11      In contrast to the lack of a plausible explanation for the original false testimony, the court found Terrance’s anticipated release from incarceration a compelling motivation for the recantation.  The court explained how Terrance’s release back into the community could be less fearful if he helped out his former and fellow gang member by recanting his testimony.  The court also rejected Terrance’s explanation for why ten years passed before he was willing to reveal the falsity of his trial testimony.  The court found that the recantation lacked sufficient guarantees of trustworthiness.  Ultimately the trial court concluded that there was no reasonable probability that a jury looking at both the original trial testimony and the recantation would have a reasonable doubt as to Berry’s guilt.  The court was in the best position to evaluate Terrance’s testimony and determine whether any other indicia of reliability were present.  See State v. Carnemolla, 229 Wis. 2d 648, 661, 600 N.W.2d 236 (Ct. App. 1999).  We conclude that the trial court properly exercised its discretion in denying Berry’s motion for a new trial. 


            By the Court.—Order affirmed.

            This opinion will not be published.  See Wis. Stat. Rule 809.23(1)(b)5.


 

 



[1]  All references to the Wisconsin Statutes are to the 1999-2000 version unless otherwise noted.

[2]  As summarized in State v. Berry, No. 92-3139-CR, unpublished slip op. at 8-9 (Wis. Ct. App. Sept. 1, 1993), the evidence showed that Berry fought with Williford over stolen drugs and threatened to kill Williford.  Berry obtained a gun and enlisted Terrance, a fellow gang member, to shoot Williford.  Berry gave Terrance the gun, lifted Terrance to the rooftop from which Williford was shot, and attempted to lure Williford outside where Terrance would have an opportunity to shoot Williford.  Bullet casings which matched the bullet that killed Williford were found at Berry’s residence.
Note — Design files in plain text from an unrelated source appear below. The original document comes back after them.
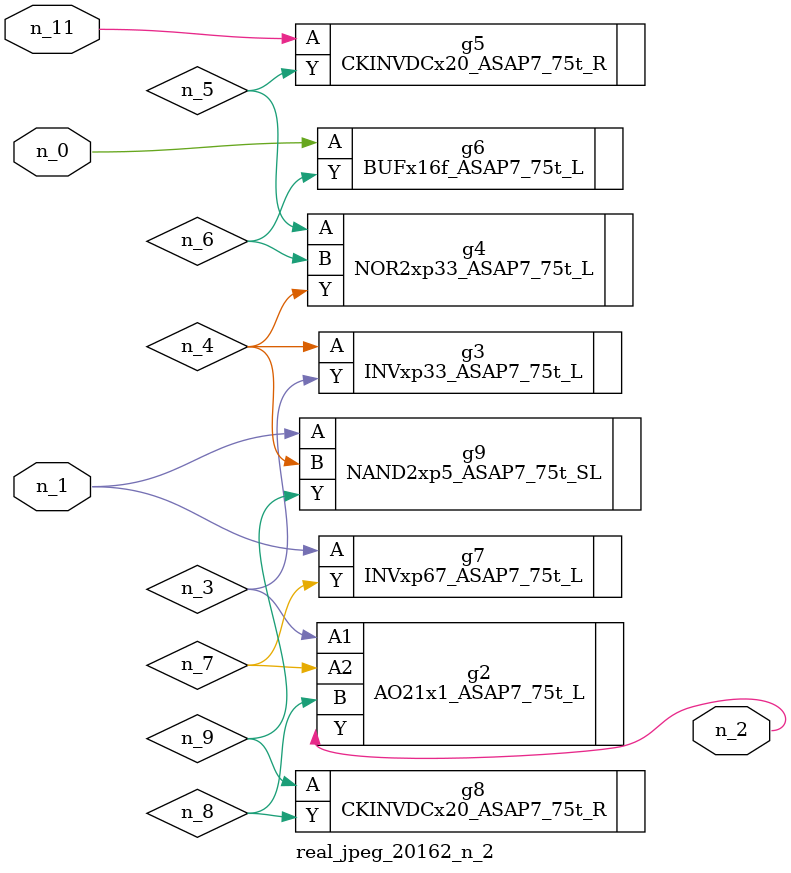
<source format=v>
module real_jpeg_20162_n_2 (n_1, n_11, n_0, n_2);

input n_1;
input n_11;
input n_0;

output n_2;

wire n_5;
wire n_4;
wire n_8;
wire n_6;
wire n_7;
wire n_3;
wire n_9;

BUFx16f_ASAP7_75t_L g6 ( 
.A(n_0),
.Y(n_6)
);

INVxp67_ASAP7_75t_L g7 ( 
.A(n_1),
.Y(n_7)
);

NAND2xp5_ASAP7_75t_SL g9 ( 
.A(n_1),
.B(n_4),
.Y(n_9)
);

AO21x1_ASAP7_75t_L g2 ( 
.A1(n_3),
.A2(n_7),
.B(n_8),
.Y(n_2)
);

INVxp33_ASAP7_75t_L g3 ( 
.A(n_4),
.Y(n_3)
);

NOR2xp33_ASAP7_75t_L g4 ( 
.A(n_5),
.B(n_6),
.Y(n_4)
);

CKINVDCx20_ASAP7_75t_R g8 ( 
.A(n_9),
.Y(n_8)
);

CKINVDCx20_ASAP7_75t_R g5 ( 
.A(n_11),
.Y(n_5)
);


endmodule
</source>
[3]  Terrance did not implicate Berry in the shooting until a statement made three months after the shooting.

[4]  Berry claimed that postconviction and appellate counsel was ineffective for not raising the claim that trial counsel was deficient in this respect.
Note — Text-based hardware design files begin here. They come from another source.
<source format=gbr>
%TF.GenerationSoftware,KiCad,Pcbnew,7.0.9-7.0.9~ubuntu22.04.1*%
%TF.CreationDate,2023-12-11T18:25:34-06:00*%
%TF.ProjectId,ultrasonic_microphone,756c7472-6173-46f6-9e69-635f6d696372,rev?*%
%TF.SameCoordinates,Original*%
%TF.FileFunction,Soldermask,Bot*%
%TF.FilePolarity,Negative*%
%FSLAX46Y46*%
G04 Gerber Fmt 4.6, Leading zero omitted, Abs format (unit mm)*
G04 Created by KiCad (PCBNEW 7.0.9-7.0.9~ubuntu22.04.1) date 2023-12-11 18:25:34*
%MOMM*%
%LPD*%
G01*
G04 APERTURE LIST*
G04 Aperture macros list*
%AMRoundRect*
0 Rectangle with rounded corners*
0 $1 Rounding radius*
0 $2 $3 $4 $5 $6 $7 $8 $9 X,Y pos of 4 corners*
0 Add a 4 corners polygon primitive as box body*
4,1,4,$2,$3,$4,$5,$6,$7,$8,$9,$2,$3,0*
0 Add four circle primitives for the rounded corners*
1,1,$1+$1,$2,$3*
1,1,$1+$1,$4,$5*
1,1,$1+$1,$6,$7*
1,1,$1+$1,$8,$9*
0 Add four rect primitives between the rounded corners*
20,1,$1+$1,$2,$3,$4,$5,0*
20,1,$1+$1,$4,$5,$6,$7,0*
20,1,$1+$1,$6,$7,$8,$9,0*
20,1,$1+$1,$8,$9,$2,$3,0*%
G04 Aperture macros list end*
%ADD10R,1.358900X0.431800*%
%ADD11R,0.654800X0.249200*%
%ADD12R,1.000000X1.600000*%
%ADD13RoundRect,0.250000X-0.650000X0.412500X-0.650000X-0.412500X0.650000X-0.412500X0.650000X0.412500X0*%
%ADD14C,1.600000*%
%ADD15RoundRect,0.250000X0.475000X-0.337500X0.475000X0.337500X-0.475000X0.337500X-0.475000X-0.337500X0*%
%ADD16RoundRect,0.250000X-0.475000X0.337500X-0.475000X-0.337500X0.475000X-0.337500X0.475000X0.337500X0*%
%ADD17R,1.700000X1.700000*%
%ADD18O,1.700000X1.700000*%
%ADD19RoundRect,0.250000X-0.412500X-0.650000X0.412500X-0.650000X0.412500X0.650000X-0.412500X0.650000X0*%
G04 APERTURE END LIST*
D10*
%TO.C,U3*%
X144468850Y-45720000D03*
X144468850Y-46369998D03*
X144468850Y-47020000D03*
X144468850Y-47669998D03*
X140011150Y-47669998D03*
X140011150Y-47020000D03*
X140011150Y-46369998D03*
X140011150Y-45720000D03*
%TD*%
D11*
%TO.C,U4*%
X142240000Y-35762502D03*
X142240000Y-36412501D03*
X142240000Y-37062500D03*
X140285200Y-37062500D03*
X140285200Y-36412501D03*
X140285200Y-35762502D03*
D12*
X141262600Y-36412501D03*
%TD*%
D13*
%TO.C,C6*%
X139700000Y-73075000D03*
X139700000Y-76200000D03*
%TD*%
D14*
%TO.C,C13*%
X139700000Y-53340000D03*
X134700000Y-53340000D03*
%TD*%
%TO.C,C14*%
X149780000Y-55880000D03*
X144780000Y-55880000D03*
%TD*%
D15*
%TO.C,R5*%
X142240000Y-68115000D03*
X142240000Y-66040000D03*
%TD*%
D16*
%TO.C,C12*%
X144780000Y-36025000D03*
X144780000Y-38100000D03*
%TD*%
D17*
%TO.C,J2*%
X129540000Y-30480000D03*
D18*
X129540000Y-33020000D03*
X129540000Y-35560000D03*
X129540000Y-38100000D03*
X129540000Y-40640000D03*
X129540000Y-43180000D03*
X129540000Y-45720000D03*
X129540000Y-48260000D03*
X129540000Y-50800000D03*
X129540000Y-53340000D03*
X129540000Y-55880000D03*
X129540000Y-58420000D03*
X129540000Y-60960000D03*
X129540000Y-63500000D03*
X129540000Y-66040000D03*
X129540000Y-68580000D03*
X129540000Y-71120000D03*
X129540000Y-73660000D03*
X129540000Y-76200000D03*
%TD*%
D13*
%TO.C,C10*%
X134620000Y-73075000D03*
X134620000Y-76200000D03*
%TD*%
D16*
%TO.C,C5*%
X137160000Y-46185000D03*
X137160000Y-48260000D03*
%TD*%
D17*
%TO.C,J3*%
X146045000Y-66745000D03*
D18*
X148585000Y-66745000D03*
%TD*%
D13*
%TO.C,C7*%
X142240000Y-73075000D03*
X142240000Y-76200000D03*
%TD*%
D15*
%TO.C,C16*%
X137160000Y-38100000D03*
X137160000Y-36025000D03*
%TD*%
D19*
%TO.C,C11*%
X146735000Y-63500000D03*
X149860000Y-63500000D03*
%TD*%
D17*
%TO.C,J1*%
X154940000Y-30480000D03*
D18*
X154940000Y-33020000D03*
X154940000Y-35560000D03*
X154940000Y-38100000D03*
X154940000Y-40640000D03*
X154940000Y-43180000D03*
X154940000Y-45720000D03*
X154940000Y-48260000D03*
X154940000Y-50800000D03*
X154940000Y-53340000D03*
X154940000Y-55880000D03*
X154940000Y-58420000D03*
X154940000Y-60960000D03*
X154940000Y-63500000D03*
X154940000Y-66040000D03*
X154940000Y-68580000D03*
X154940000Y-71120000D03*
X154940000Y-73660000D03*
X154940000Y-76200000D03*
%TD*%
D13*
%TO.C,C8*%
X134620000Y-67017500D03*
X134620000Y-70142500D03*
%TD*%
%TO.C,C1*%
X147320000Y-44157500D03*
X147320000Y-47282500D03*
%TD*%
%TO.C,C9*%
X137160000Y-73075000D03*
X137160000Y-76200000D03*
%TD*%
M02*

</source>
[5]  Attached to the motion was Terrance’s affidavit stating:  “I lied when I testified at the trial of Christopher Berry that Mr. Berry and Terry Jackson pushed me up onto the roof of the Martin Luther King, Jr. Youth Center just prior to the shooting of Darnell Williford.  I lied when I testified that Mr. Berry provided me with the gun that I used to shoot Darnell Williford.…  Mr. Berry never asked or ordered me to shoot Mr. Williford.”
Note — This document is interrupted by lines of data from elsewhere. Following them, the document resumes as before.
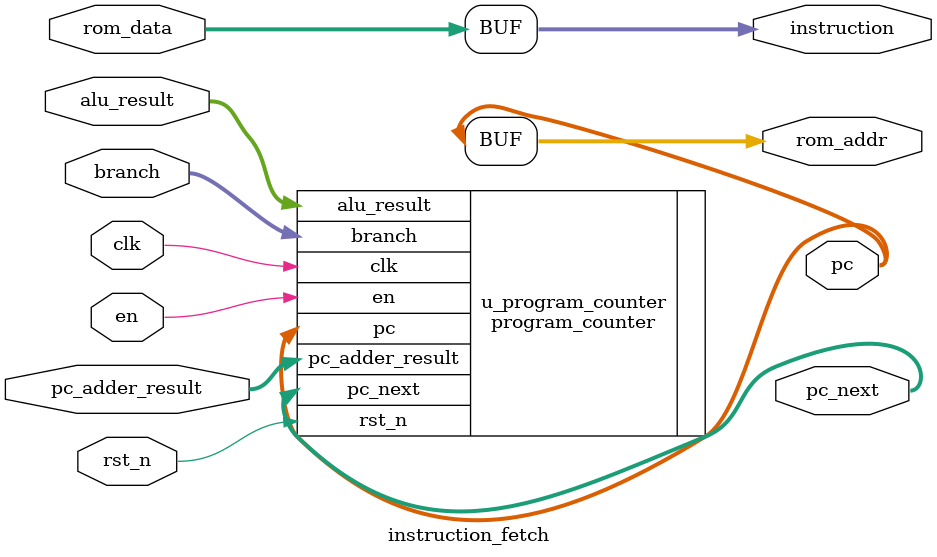
<source format=v>
module instruction_fetch(
        // * Clock Sync Signals Connection --------------------
        input wire clk,
        input wire rst_n,
        input wire en,

        // * Internal Signals Connection --------------------
        input wire [1:0] branch,
        input wire [31:0] alu_result,
        input wire [31:0] pc_adder_result,

        output wire [31:0] pc,
        output wire [31:0] pc_next,
        output wire [31:0] instruction,

        // * External Signals Connection --------------------
        output wire [31:0] rom_addr,
        input wire [31:0] rom_data
    );

    // output declaration of module program_counter
    program_counter
        u_program_counter(
            .branch          	(branch           ),
            .en              	(en               ),
            .clk             	(clk              ),
            .rst_n           	(rst_n            ),
            .alu_result      	(alu_result       ),
            .pc_adder_result 	(pc_adder_result  ),
            .pc              	(pc               ),
            .pc_next         	(pc_next          )
        );

    assign rom_addr = pc; // PC作为ROM的地址
    assign instruction = rom_data; // 从ROM中读取指令
endmodule

</source>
[6]  The records suggest that Terrance was making a good adjustment to the institutional environment and preferred to stay there in lieu of alternative placements being considered.

[7]  It follows that if trial counsel was not ineffective, postconviction and appellate counsel was not ineffective for not raising the claim that trial counsel was ineffective with respect to the mental health records or cross-examination about the mental health commitment.  “It is well established that an attorney’s failure to pursue a meritless motion does not constitute deficient performance.”  State v. Cummings, 199 Wis. 2d 721, 748 n.10, 546 N.W.2d 406 (1996).

[8]  We reject Berry’s suggestion that a single reference in the mental health records that Terrance had denied Berry’s involvement is newly discovered corroborating evidence.  As the jury was made aware, Terrance gave many different versions of who was involved in the shooting.  Terrance admitted at the postconviction hearing that he had told the police investigator that Berry did not do it.  The reference in the mental health records is not anything new.